Required action:
Reproduce the text of all the entries below line for line, without changing anything, and leave the pictures out.
<<<<
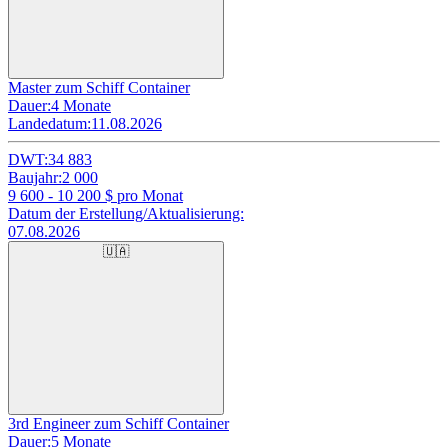
Master zum Schiff Container
Dauer:
4 Monate
Landedatum:
11.08.2026
DWT:
34 883
Baujahr:
2 000
9 600 - 10 200
$ pro Monat
Datum der Erstellung/Aktualisierung:
07.08.2026
🇺🇦
3rd Engineer zum Schiff Container
Dauer:
5 Monate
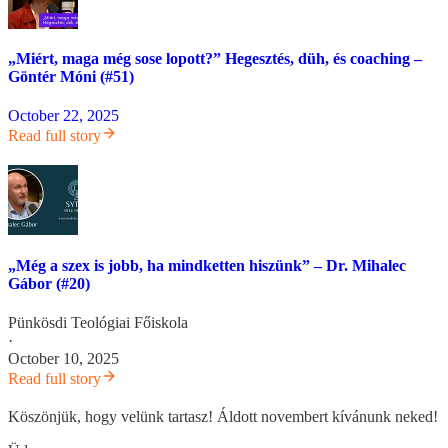
„Miért, maga még sose lopott?” Hegesztés, düh, és coaching –
Göntér Móni (#51)
October 22, 2025
Read full story
„Még a szex is jobb, ha mindketten hiszünk” – Dr. Mihalec
Gábor (#20)
Pünkösdi Teológiai Főiskola
·
October 10, 2025
Read full story
Köszönjük, hogy velünk tartasz! Áldott novembert kívánunk neked!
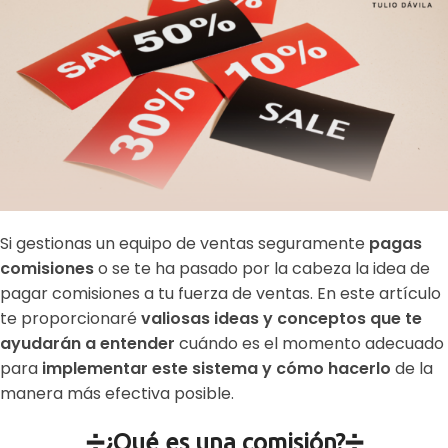
Si gestionas un equipo de ventas seguramente
pagas
comisiones
o se te ha pasado por la cabeza la idea de
pagar comisiones a tu fuerza de ventas. En este artículo
te proporcionaré
valiosas ideas y conceptos que te
ayudarán a entender
cuándo es el momento adecuado
para
implementar este sistema y cómo hacerlo
de la
manera más efectiva posible.
➗¿Qué es una comisión?➗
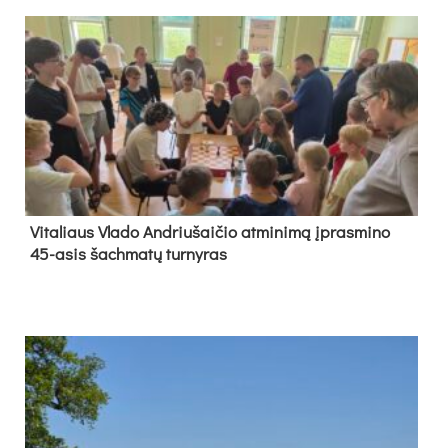
Vi­ta­liaus Vla­do And­riu­šai­čio at­mi­ni­mą įpras­mi­no
45-asis šach­ma­tų tur­ny­ras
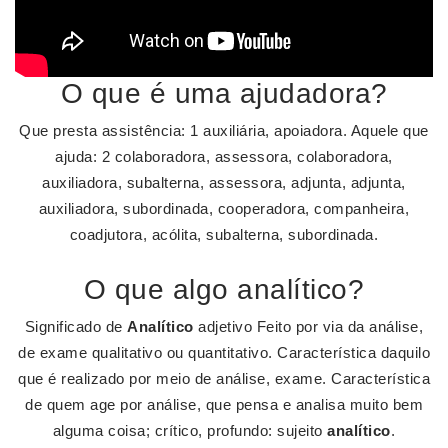
O que é uma ajudadora?
Que presta assistência: 1 auxiliária, apoiadora. Aquele que
ajuda: 2 colaboradora, assessora, colaboradora,
auxiliadora, subalterna, assessora, adjunta, adjunta,
auxiliadora, subordinada, cooperadora, companheira,
coadjutora, acólita, subalterna, subordinada.
O que algo analítico?
Significado de
Analítico
adjetivo Feito por via da análise,
de exame qualitativo ou quantitativo. Característica daquilo
que é realizado por meio de análise, exame. Característica
de quem age por análise, que pensa e analisa muito bem
alguma coisa; crítico, profundo: sujeito
analítico
.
>>>>
Output:
Master zum Schiff Container
Dauer:
4 Monate
Landedatum:
11.08.2026
DWT:
34 883
Baujahr:
2 000
9 600 - 10 200
$ pro Monat
Datum der Erstellung/Aktualisierung:
07.08.2026
🇺🇦
3rd Engineer zum Schiff Container
Dauer:
5 Monate
„Miért, maga még sose lopott?” Hegesztés, düh, és coaching –
Göntér Móni (#51)
October 22, 2025
Read full story
„Még a szex is jobb, ha mindketten hiszünk” – Dr. Mihalec
Gábor (#20)
Pünkösdi Teológiai Főiskola
·
October 10, 2025
Read full story
Köszönjük, hogy velünk tartasz! Áldott novembert kívánunk neked!
Si gestionas un equipo de ventas seguramente
pagas
comisiones
o se te ha pasado por la cabeza la idea de
pagar comisiones a tu fuerza de ventas. En este artículo
te proporcionaré
valiosas ideas y conceptos que te
ayudarán a entender
cuándo es el momento adecuado
para
implementar este sistema y cómo hacerlo
de la
manera más efectiva posible.
➗¿Qué es una comisión?➗
Vi­ta­liaus Vla­do And­riu­šai­čio at­mi­ni­mą įpras­mi­no
45-asis šach­ma­tų tur­ny­ras
O que é uma ajudadora?
Que presta assistência: 1 auxiliária, apoiadora. Aquele que
ajuda: 2 colaboradora, assessora, colaboradora,
auxiliadora, subalterna, assessora, adjunta, adjunta,
auxiliadora, subordinada, cooperadora, companheira,
coadjutora, acólita, subalterna, subordinada.
O que algo analítico?
Significado de
Analítico
adjetivo Feito por via da análise,
de exame qualitativo ou quantitativo. Característica daquilo
que é realizado por meio de análise, exame. Característica
de quem age por análise, que pensa e analisa muito bem
alguma coisa; crítico, profundo: sujeito
analítico
.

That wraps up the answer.